[AUTO-INF-6] Shore up coverage for autonomy controller and automation tooling #9790

Open
opened 2026-04-15 15:50:21 +00:00 by HAL9000 · 0 comments
Owner

Summary

  • scripts/validate_automation_tracking.py is uncovered by tests even though it enforces automation issue naming conventions and label policy.
  • scripts/create_template_db.py has no automated verification for Alembic stamping or file permissions despite being invoked by every nox session.
  • src/cleveragents/application/services/autonomy_controller.py lacks direct tests for its weighting, history, and explanation logic that gate automation decisions.

Findings

scripts/validate_automation_tracking.py

  • coverage config (see pyproject.toml tool.coverage.run.source) includes the scripts package, but the features directory listing shows no scenarios referencing automation_tracking (GET /api/v1/repos/cleveragents/cleveragents-core/contents/features?ref=master filtered via jq returned zero matches for automation_tracking).
  • CLI pathways (--title, --repo, --validate-all) and helpers (validate_tracking_title, validate_automation_tracking_issue, _run_validate_all) guard issue formatting but are untested, so regressions in regex or label enforcement reach CI unchecked.
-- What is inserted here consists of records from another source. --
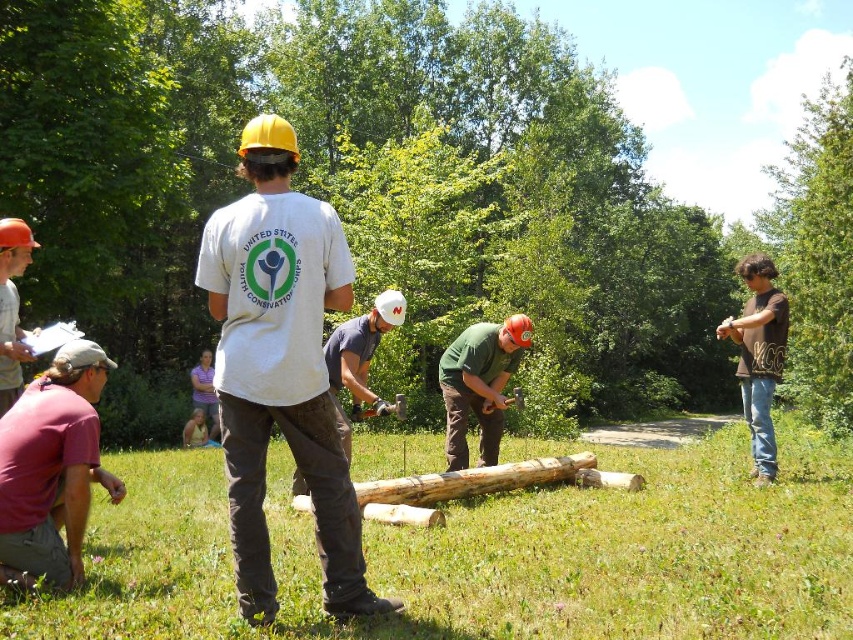
Question: From the image, what is the correct spatial relationship of dark gray cotton shirt at center in relation to matte orange hard hat at left?

Choices:
 (A) below
 (B) above

Answer: (A)

Question: From the image, what is the correct spatial relationship of green grass at lower center in relation to white matte t-shirt at center?

Choices:
 (A) above
 (B) below

Answer: (B)

Question: Is the position of green wood log at center more distant than that of maroon cotton shirt at lower left?

Choices:
 (A) yes
 (B) no

Answer: (A)

Question: Among these points, which one is nearest to the camera?

Choices:
 (A) (212, 188)
 (B) (383, 305)

Answer: (B)

Question: Which point is closer to the camera?

Choices:
 (A) (502, 387)
 (B) (265, 131)
 (C) (335, 385)

Answer: (B)

Question: Among these objects, which one is nearest to the camera?

Choices:
 (A) white matte t-shirt at center
 (B) maroon cotton shirt at lower left

Answer: (A)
scripts/create_template_db.py

  • The same coverage config includes scripts, yet a search for template_db within the feature catalog returned nothing; there is no fast unit covering create_template.
  • The helper deletes and recreates SQLite files, stamps Alembic head via ScriptDirectory.get_current_head, and chmods 0o664; if head detection or permissions break, the pre-migrated template used by behave/robot suites fails during CI without early warning.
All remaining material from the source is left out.